New research suggests that the virus responsible for COVID-19 was a more common and deadly cause of sepsis during the initial period of the pandemic than previously assumed.
The study, led by investigators from Brigham and Women’s Hospital, a founding member of the Mass General Brigham healthcare system, used electronic health record (EHR) data from five Mass General Brigham hospitals to track the rate of SARS-CoV-2-associated sepsis during the COVID-19 pandemic.
The team found that SARS-CoV-2 accounted for approximately 1 in 6 cases of sepsis during the first two and a half years of the COVID-19 pandemic. Their results, published in JAMA Network Open, suggest clinicians should rethink how they treat sepsis while also providing a framework for future surveillance for viral sepsis.
Viral sepsis
“Most people, including medical professionals, equate sepsis with bacterial infections,” said lead author Claire Shappell, MD, MPH, of the Division of Pulmonary and Critical Care Medicine in the Department of Medicine at Brigham and Women’s Hospital.
“This is reflected in treatment guidelines and quality measures that require immediate antibiotics for patients with suspected sepsis. However, viral infections, including the SARS-CoV-2 virus that causes COVID-19, can trigger the same dysregulated immune response that leads to organ dysfunction as in bacterial sepsis.”
Previous research on viral sepsis has been limited. To capture a full and more accurate picture of sepsis cases, the team utilized electronic health records from Mass General Brigham hospitals during the study period.
Surveillance efforts
“Previous efforts to quantify the burden of SARS-CoV-2-associated sepsis have been limited by inconsistent definitions and under-recognition of viral sepsis,” said senior author Chanu Rhee, of the Division of Infectious Diseases in the Department of Medicine at Brigham and Women’s Hospital.
“Our prior research has shown that EHR-based surveillance can provide more accurate estimates of sepsis incidence and outcomes compared to administrative datasets, but this method had not previously been applied specifically for sepsis associated with SARS-CoV-2 or other viruses.”
The team quantified the incidence and mortality for SARS-CoV-2-associated sepsis using clinical criteria adapted from the Center for Disease Control and Prevention’s (CDC) sepsis surveillance definition that incorporated positive SARS-CoV-2 tests and clinical signs of organ dysfunction.
Health records
Using EHR data between March 2020 and November 2022, the team identified 431,017 hospitalizations from 261,595 individuals. During that time, 5.4% of hospitalizations were due to SARS-CoV-2 infections and 28.2% of those hospitalizations had SARS-CoV-2-associated sepsis.
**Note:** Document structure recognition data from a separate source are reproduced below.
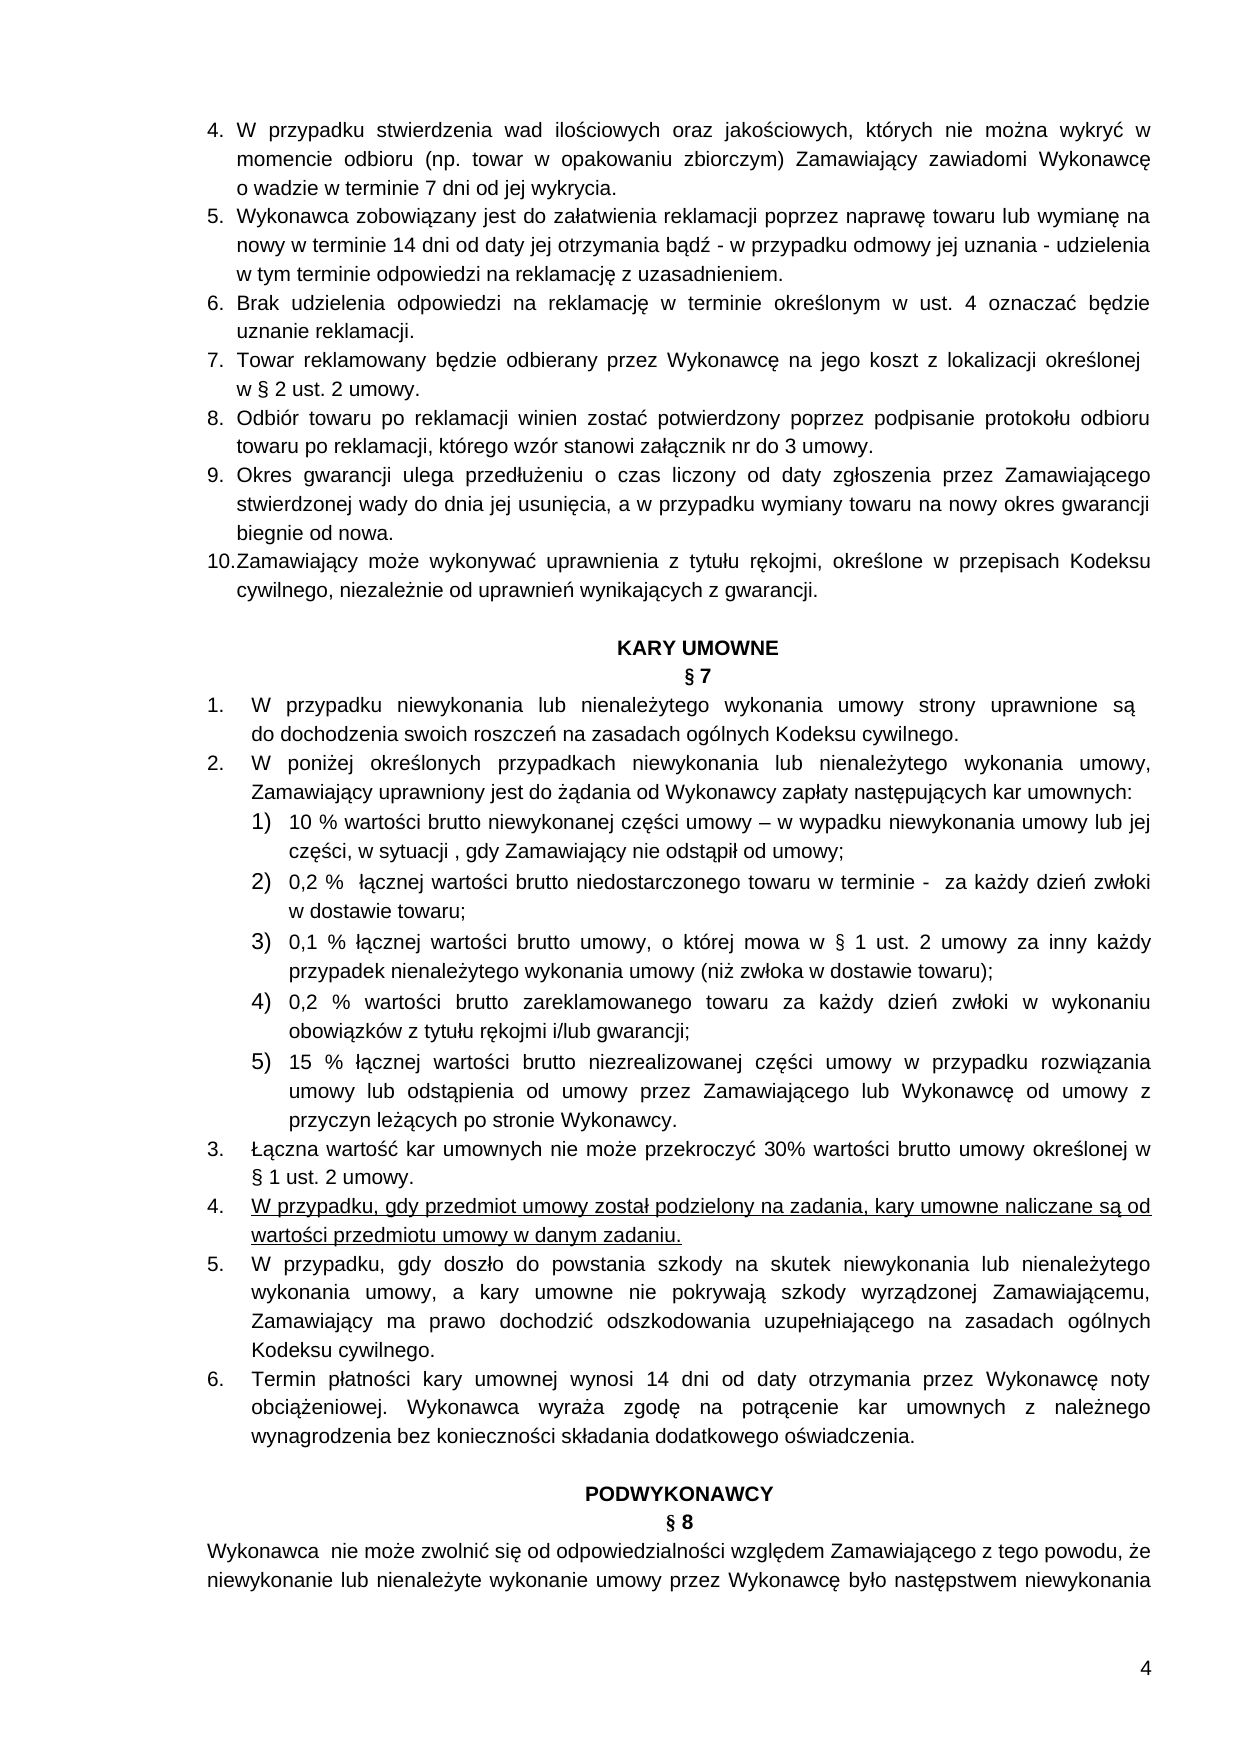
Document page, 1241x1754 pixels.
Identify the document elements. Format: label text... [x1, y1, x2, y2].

list W przypadku, gdy doszło do powstania szkody na skutek niewykonania lub nienależytego wykonania umowy, a kary umowne nie pokrywają szkody wyrządzonej Zamawiającemu, Zamawiający ma prawo dochodzić odszkodowania uzupełniającego na zasadach ogólnych Kodeksu cywilnego. [207, 1251, 1152, 1362]
list Brak udzielenia odpowiedzi na reklamację w terminie określonym w ust. 4 oznaczać będzie uznanie reklamacji. [207, 291, 1152, 343]
list 10 % wartości brutto niewykonanej części umowy – w wypadku niewykonania umowy lub jej części, w sytuacji , gdy Zamawiający nie odstąpił od umowy; [251, 808, 1152, 863]
list 0,2 % łącznej wartości brutto niedostarczonego towaru w terminie - za każdy dzień zwłoki w dostawie towaru; [251, 868, 1152, 923]
list Odbiór towaru po reklamacji winien zostać potwierdzony poprzez podpisanie protokołu odbioru towaru po reklamacji, którego wzór stanowi załącznik nr do 3 umowy. [207, 406, 1152, 458]
list KARY UMOWNE [244, 636, 1152, 659]
text 8 [207, 1510, 1152, 1534]
list Termin płatności kary umownej wynosi 14 dni od daty otrzymania przez Wykonawcę noty obciążeniowej. Wykonawca wyraża zgodę na potrącenie kar umownych z należnego wynagrodzenia bez konieczności składania dodatkowego oświadczenia. [207, 1366, 1152, 1448]
list W poniżej określonych przypadkach niewykonania lub nienależytego wykonania umowy, Zamawiający uprawniony jest do żądania od Wykonawcy zapłaty następujących kar umownych: [207, 751, 1152, 803]
list Zamawiający może wykonywać uprawnienia z tytułu rękojmi, określone w przepisach Kodeksu cywilnego, niezależnie od uprawnień wynikających z gwarancji. [207, 549, 1152, 602]
list 7 [244, 664, 1152, 688]
list 15 % łącznej wartości brutto niezrealizowanej części umowy w przypadku rozwiązania umowy lub odstąpienia od umowy przez Zamawiającego lub Wykonawcę od umowy z przyczyn leżących po stronie Wykonawcy. [251, 1048, 1152, 1132]
list Towar reklamowany będzie odbierany przez Wykonawcę na jego koszt z lokalizacji określonej w § 2 ust. 2 umowy. [207, 348, 1152, 401]
list W przypadku stwierdzenia wad ilościowych oraz jakościowych, których nie można wykryć w momencie odbioru (np. towar w opakowaniu zbiorczym) Zamawiający zawiadomi Wykonawcę o wadzie w terminie 7 dni od jej wykrycia. [207, 118, 1152, 199]
list Okres gwarancji ulega przedłużeniu o czas liczony od daty zgłoszenia przez Zamawiającego stwierdzonej wady do dnia jej usunięcia, a w przypadku wymiany towaru na nowy okres gwarancji biegnie od nowa. [207, 463, 1152, 544]
list 0,2 % wartości brutto zareklamowanego towaru za każdy dzień zwłoki w wykonaniu obowiązków z tytułu rękojmi i/lub gwarancji; [251, 988, 1152, 1043]
text PODWYKONAWCY [207, 1481, 1152, 1505]
list 0,1 % łącznej wartości brutto umowy, o której mowa w 1 ust. 2 umowy za inny każdy przypadek nienależytego wykonania umowy (niż zwłoka w dostawie towaru); [251, 928, 1152, 983]
list Wykonawca zobowiązany jest do załatwienia reklamacji poprzez naprawę towaru lub wymianę na nowy w terminie 14 dni od daty jej otrzymania bądź - w przypadku odmowy jej uznania - udzielenia w tym terminie odpowiedzi na reklamację z uzasadnieniem. [207, 204, 1152, 286]
list Łączna wartość kar umownych nie może przekroczyć 30% wartości brutto umowy określonej w § 1 ust. 2 umowy. [207, 1136, 1152, 1189]
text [207, 1539, 1152, 1592]
list W przypadku, gdy przedmiot umowy został podzielony na zadania, kary umowne naliczane są od wartości przedmiotu umowy w danym zadaniu. [207, 1194, 1152, 1247]
list W przypadku niewykonania lub nienależytego wykonania umowy strony uprawnione są do dochodzenia swoich roszczeń na zasadach ogólnych Kodeksu cywilnego. [207, 693, 1152, 746]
The mortality rate for patients with SARS-CoV-2-associated sepsis was initially high - 33% over the first three months of the pandemic. However, it declined over time and eventually became similar to the mortality rate for presumed bacterial sepsis, a rate of about 14.5% that remained stable throughout the study period.
The researchers also confirmed their electronic surveillance definition accurately identified cases of viral sepsis caused by SARS-CoV-2 infections using the Mass General Brigham EHR dataset.
Framework for research
The study’s design and utilization of EHR data provides a framework for future research into sepsis associated with other viruses, including influenza and respiratory syncytial virus (RSV). The team hopes to apply this method to larger and nationally representative datasets to report generalizable epidemiologic data on viral sepsis.
“Our study draws attention to the high burden and poor outcomes associated with viral sepsis, while demonstrating the utility of using EHR-based algorithms to conduct surveillance for both viral and bacterial sepsis,” said Shappell. “We also hope our findings highlight that sepsis is not a “one-size-fits-all” entity, but one that requires clinicians to tailor their diagnosis and treatment strategy to each patient’s syndrome and probable pathogen.”
Disclosures: Co-author Michael Klompas reported receiving grants from the Agency for Healthcare Research and Quality and personal fees from UpToDate outside the submitted work. Dr. Rhee reported receiving personal fees from UpToDate and Cytovale and grants from the Agency for Healthcare Research and Quality outside the submitted work.
Funding: This study was funded by grant U54CK000484 from the US Centers for Disease Control and Prevention (CDC) and grant 1F32GM143862 from the National Institutes of Health.